Projects
Pyrite – Unlocking Docking
Bachelor thesis, completing the bachelor of Pharmaceutical Sciences at VU Amsterdam.
Grade: 9.5
I am further pursuing the Pyrite project within the group of Daan Geerke together with David Poole.
Thesis abstract:
Pyrite is a new, open, extensible, and accessible, Python-based framework for molecular docking that aims to allow straightforward testing and development of existing and novel docking methods. We introduce (i) a grid-based binding pocket detection and scoring algorithm that guides searching to plausible binding sites, (ii) a crowding and niching strategy that enforces pose diversity, and (iii) seamless integration with existing biochemical tools and optimization suites such as rdkit, SciPy, and pygmo. Benchmarking on the 2024 PDBbind demo set shows that using the Pocket function accelerates searching 2-6 × compared to the Vina and Piecewise Linear Potential functions while maintaining, or in blind docking even surpassing, their accuracy. An example reference workflow — pocket + crowding for search with ant colony optimization, Piecewise Linear Potential for refinement — shows an accuracy of 37 ± 6 % of poses within 2 Å RMSD for autoboxed docking, and 16 ± 3 % in whole-protein mode. Error analysis reveals that most errors stem from searching errors, rather than scoring problems. Overly stringent pocket-depth filters and insufficient niching result in accuracy loss in the searching phase. Both problems are addressed in Pyrites development roadmap.

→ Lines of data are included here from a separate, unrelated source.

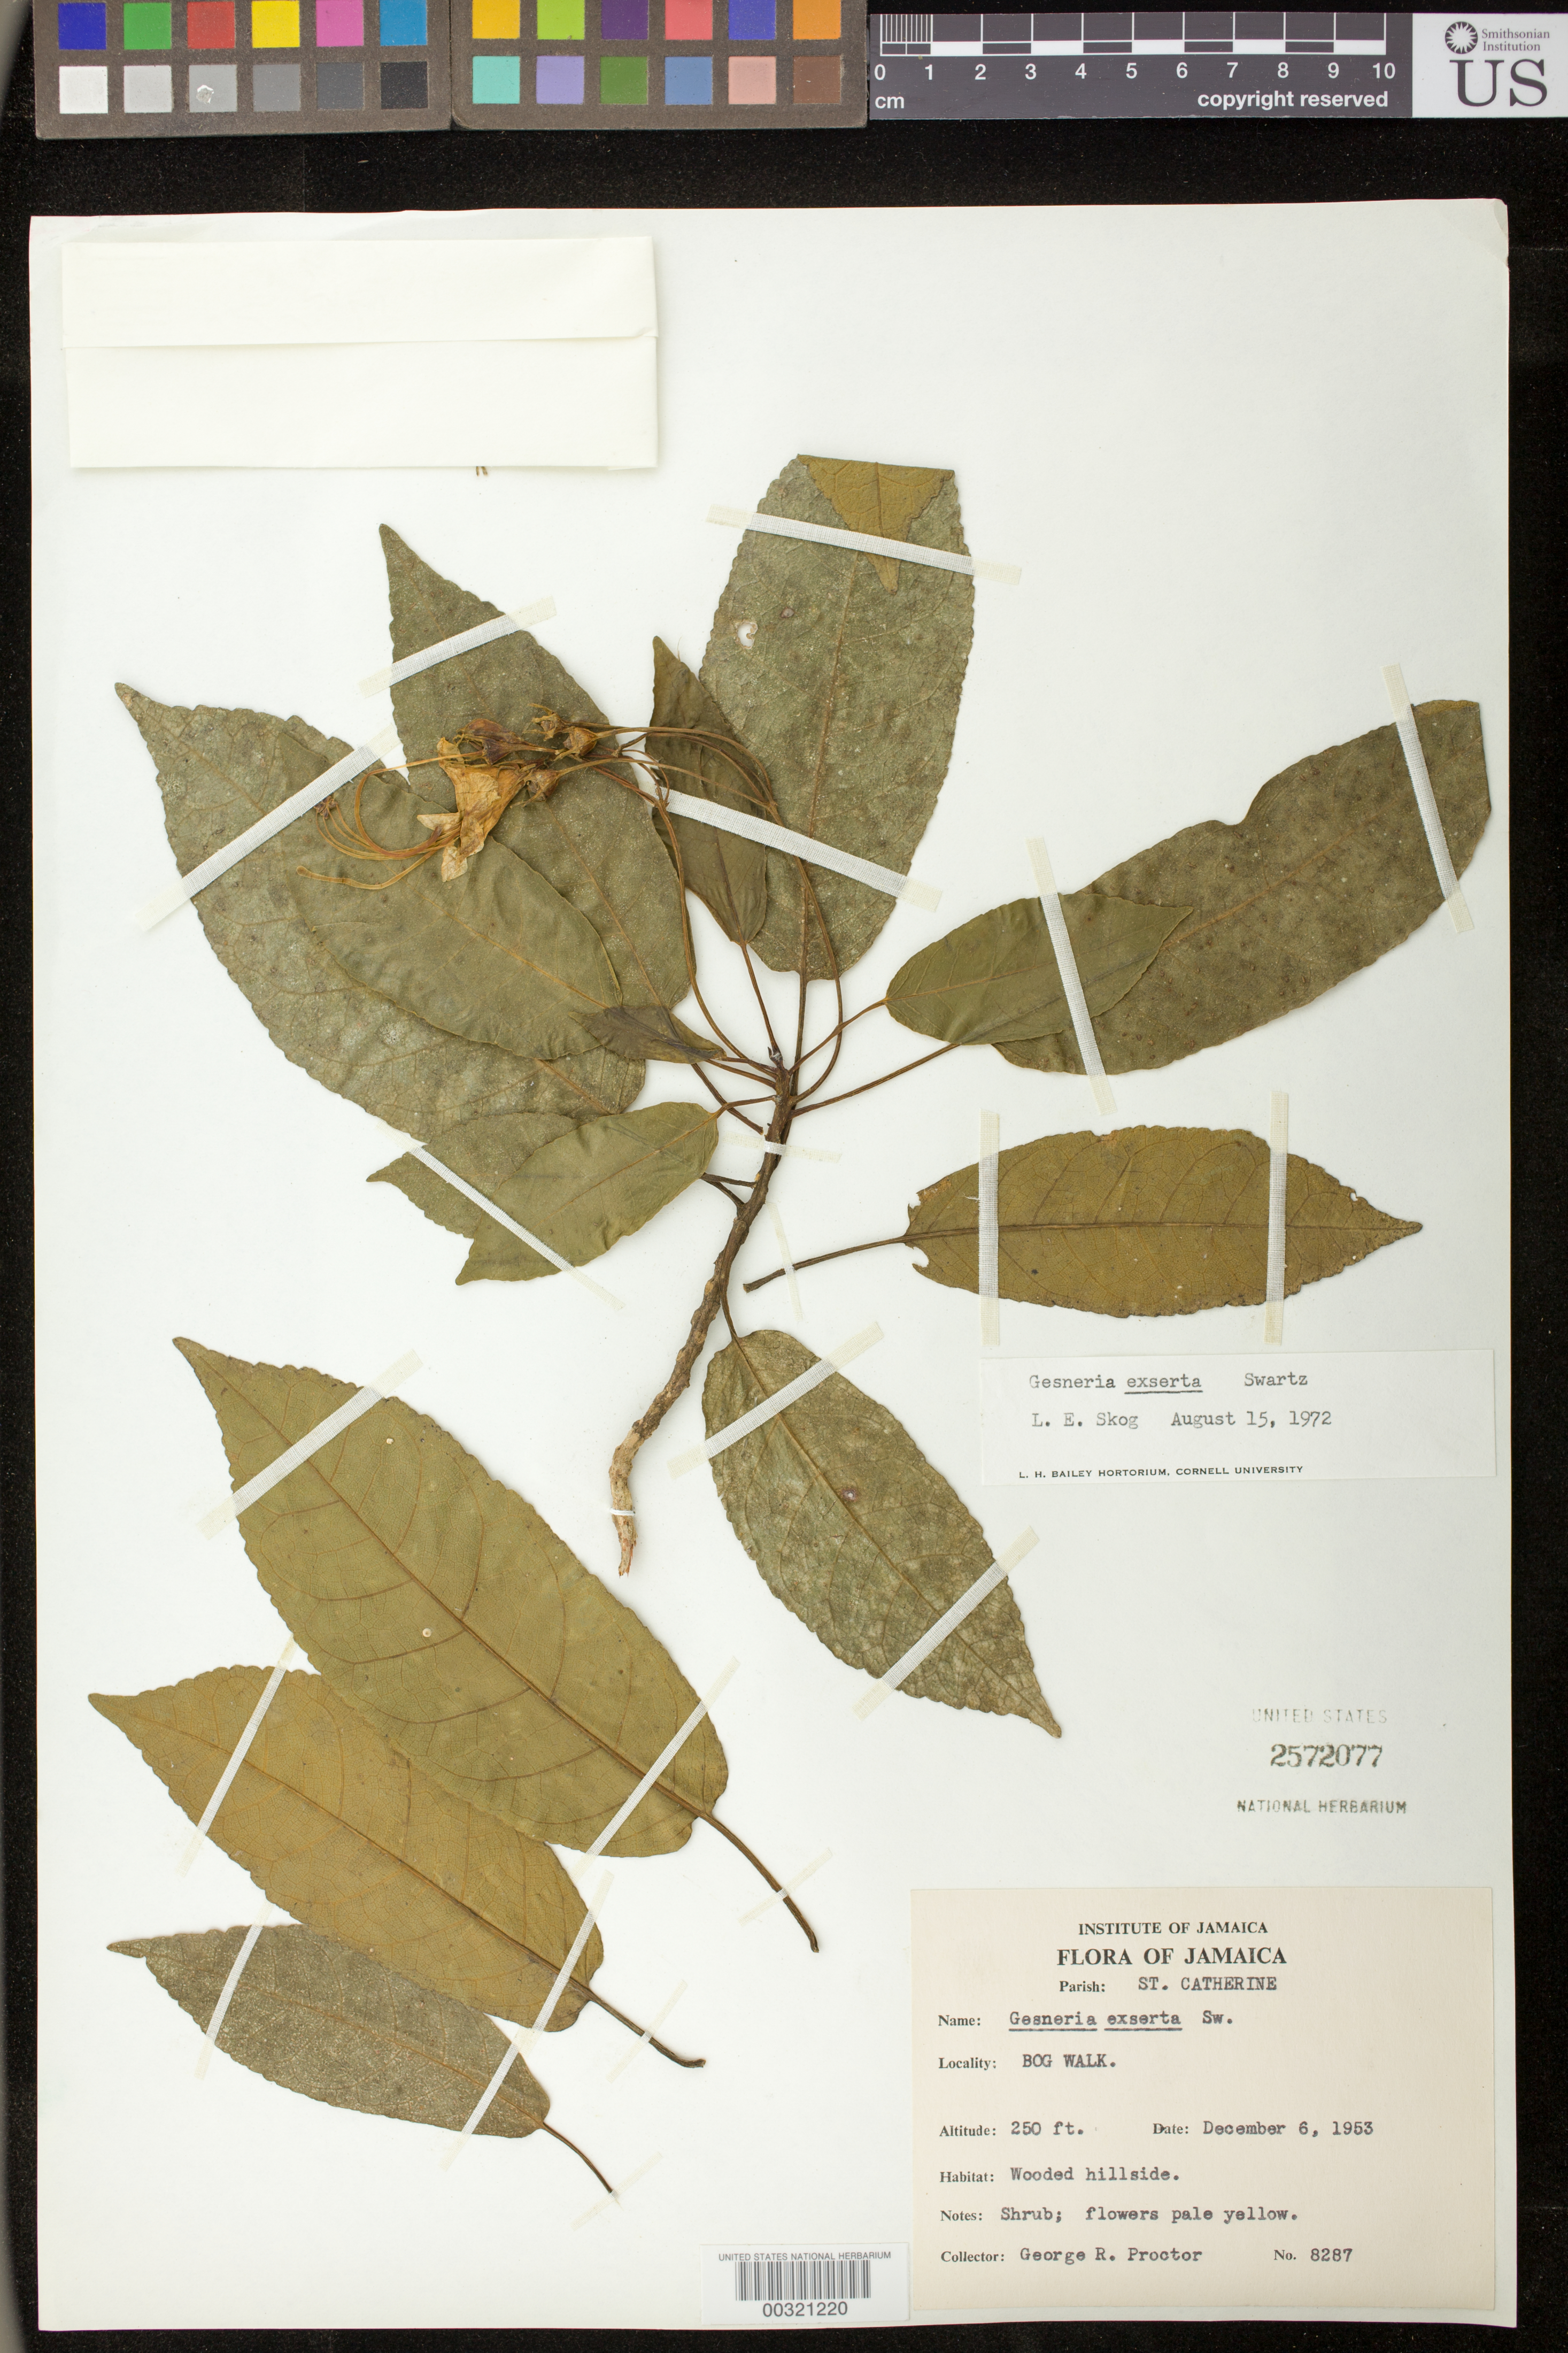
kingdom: Plantae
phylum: Tracheophyta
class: Magnoliopsida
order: Lamiales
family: Gesneriaceae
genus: Gesneria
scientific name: Gesneria exserta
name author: Sw.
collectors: G. R. Proctor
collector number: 8287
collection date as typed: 06 Dec 1953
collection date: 1953-12-06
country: Jamaica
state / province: Saint Catherine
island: Jamaica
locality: Bog Walk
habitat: Wooded hillside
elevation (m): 76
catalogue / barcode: US 2572077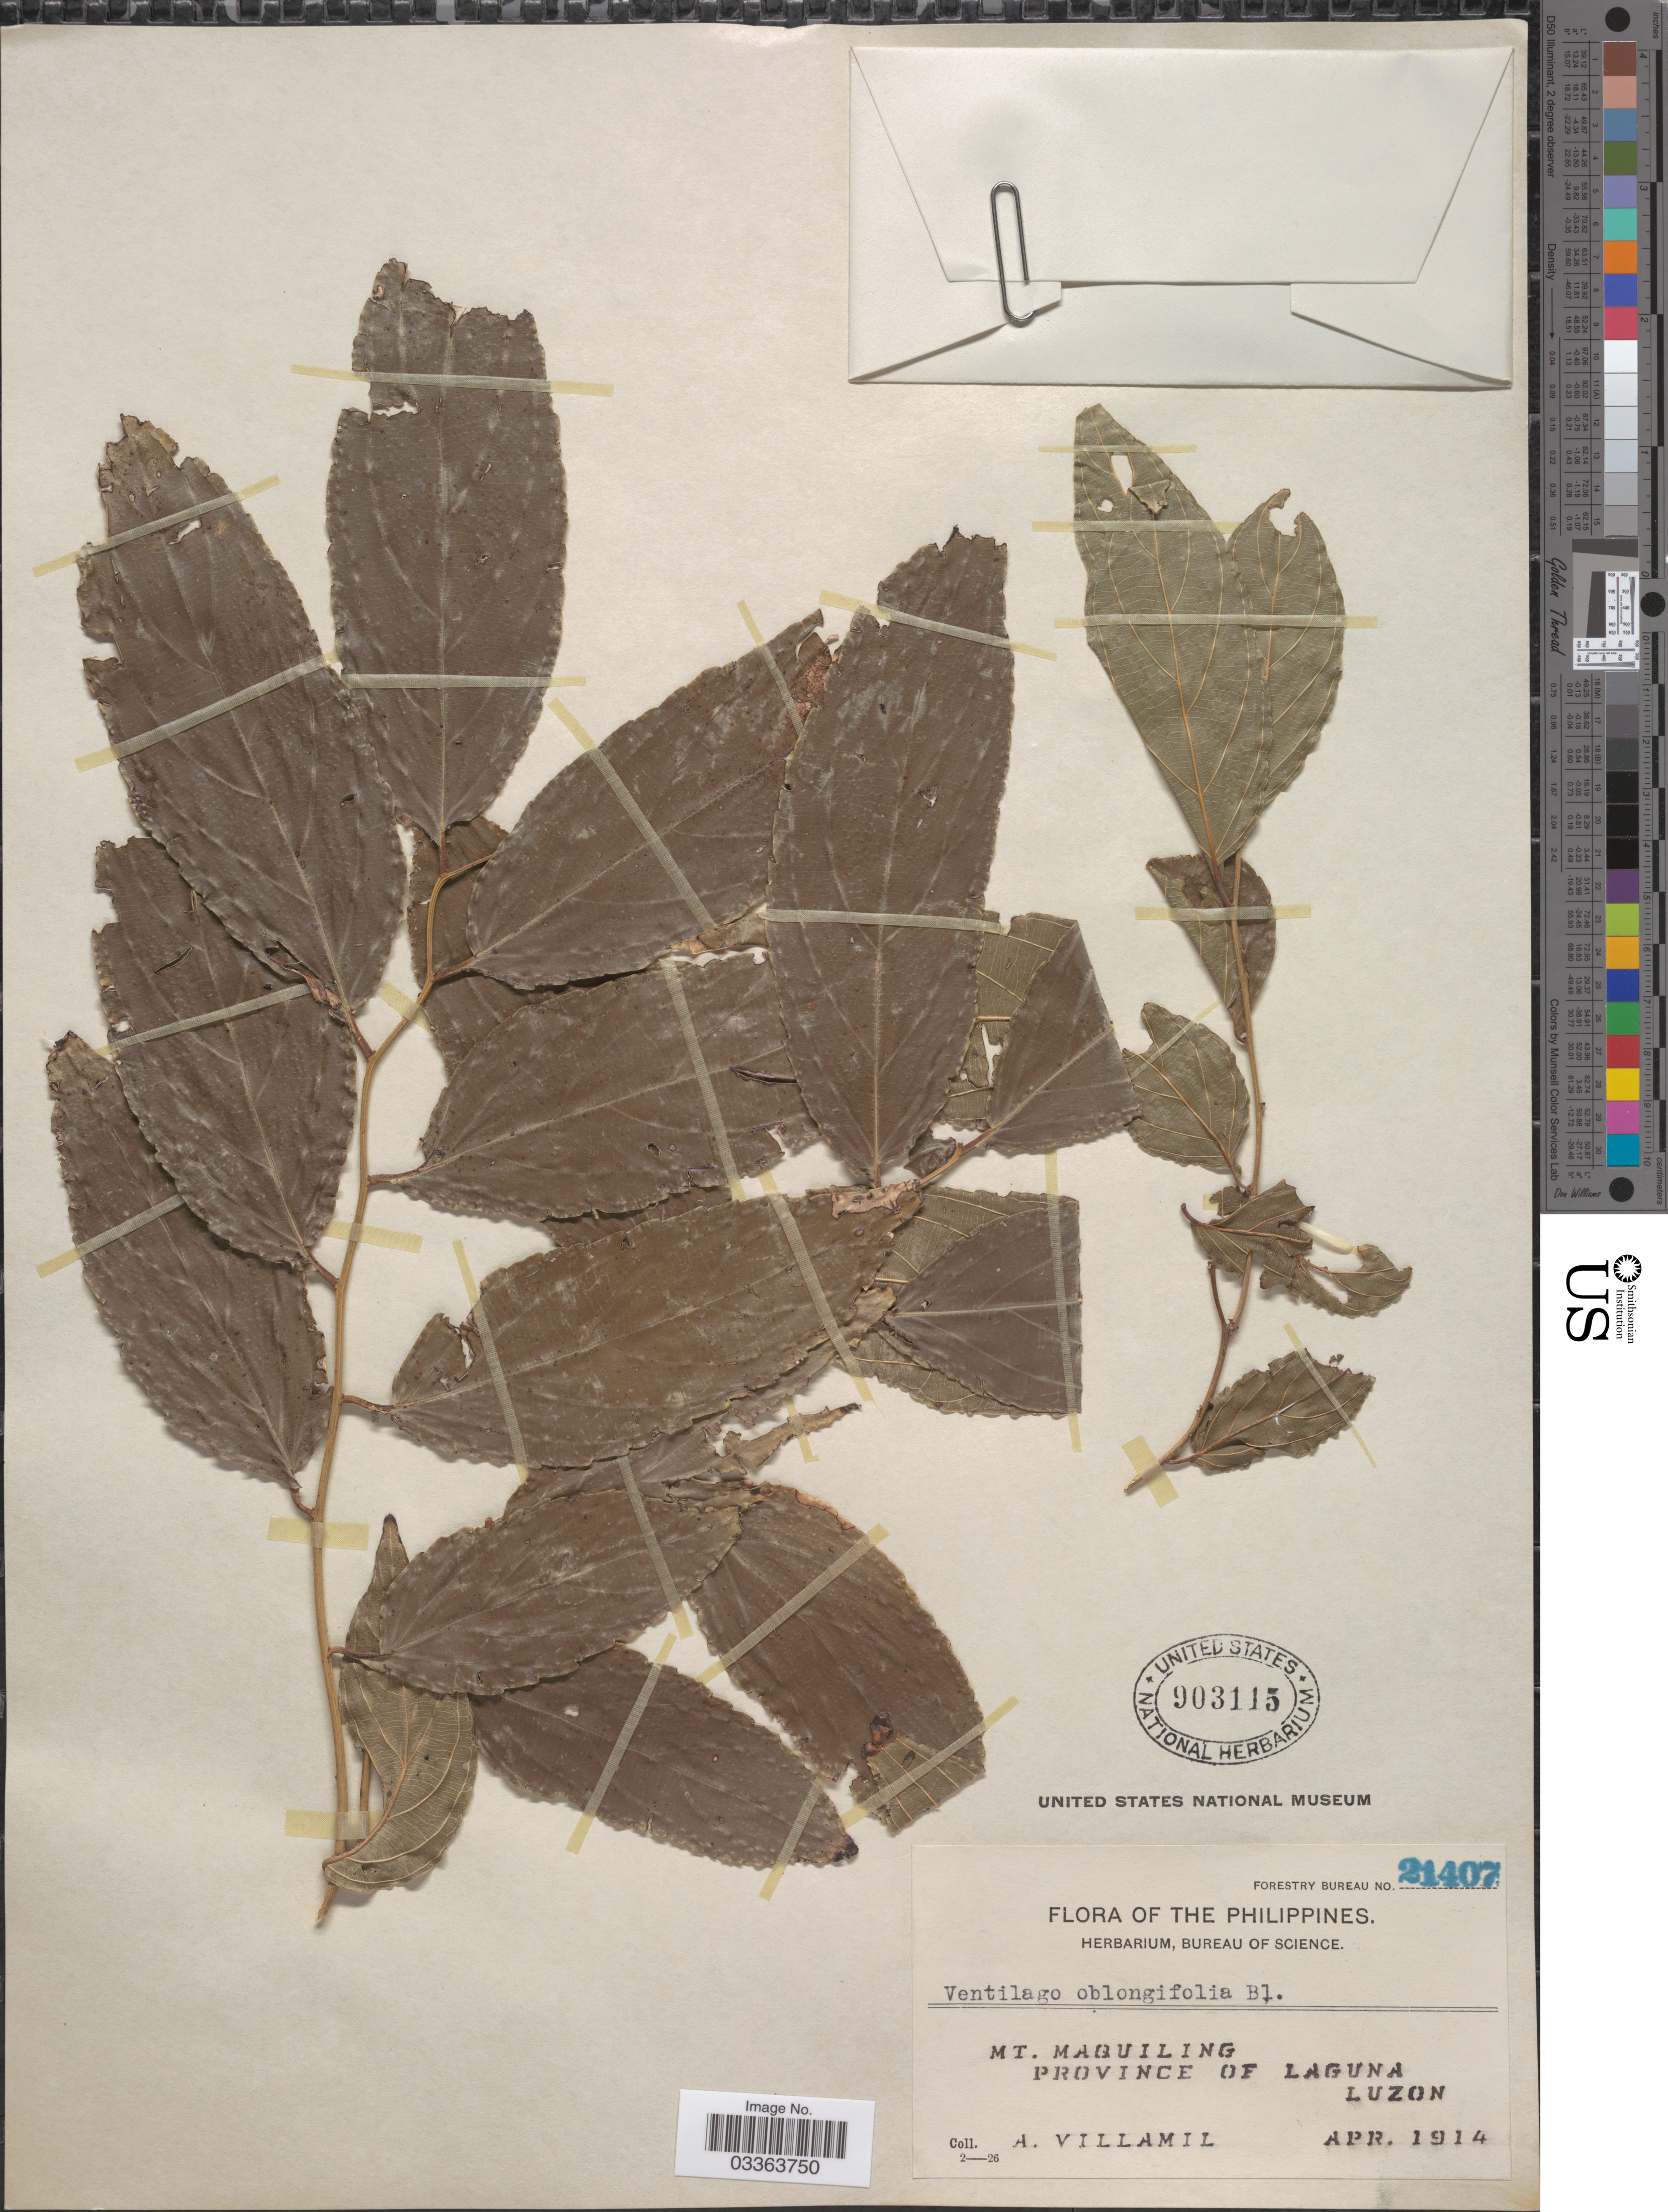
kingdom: Plantae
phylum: Tracheophyta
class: Magnoliopsida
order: Rosales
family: Rhamnaceae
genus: Ventilago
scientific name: Ventilago oblongifolia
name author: Blume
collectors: A. Villamil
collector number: Forestry Bureau 21407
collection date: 1914-04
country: Philippines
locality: Mt. Maquiling. Province of Laguna. Luzon.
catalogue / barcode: US 903115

Error Analysis – SARS-CoV-2 variant detection
Bachelor thesis, completing the bachelor of Computer Science and Engineering at TU Delft.
Grade: 9.0
Research published as part of ‘Lineage abundance estimation for SARS-CoV-2 in wastewater using transcriptome quantification techniques. Baaijens, Jasmijn A.’ (https://doi.org/10.1186/s13059-022-02805-9).
Thesis abstract:
Since the start of the SARS-CoV-2 pandemic, the monitoring of SARS-CoV-2 by way of viral RNA sequencing of wastewater has proven to be an efficient and effective way of estimating COVID-19 cases in population groups. A recently developed pipeline also enables us to estimate SARS-CoV-2 variant abundance using viral samples from wastewater. This is done by repurposing an RNA-seq quantification algorithm to quantify reads, belonging to variants, from DNA-sequencing data. However, the impact of sequencing errors and contaminating viruses on this process is unknown. Here I show that, in simulated data, the credibility of the prediction results is dependent on the error rate of the sequencing machines used. I also show that contaminating the simulated dataset with certain human coronaviruses has a significant effect on prediction accuracy. However, most viruses currently found in wastewater have no effect. Furthermore, adding a reference genome for these human coronaviruses to the reference set removes any impact. The results demonstrate that it is important to assess the credibility of the pipeline on a case by case basis and to tailor the testing setup and reference set to this assessment.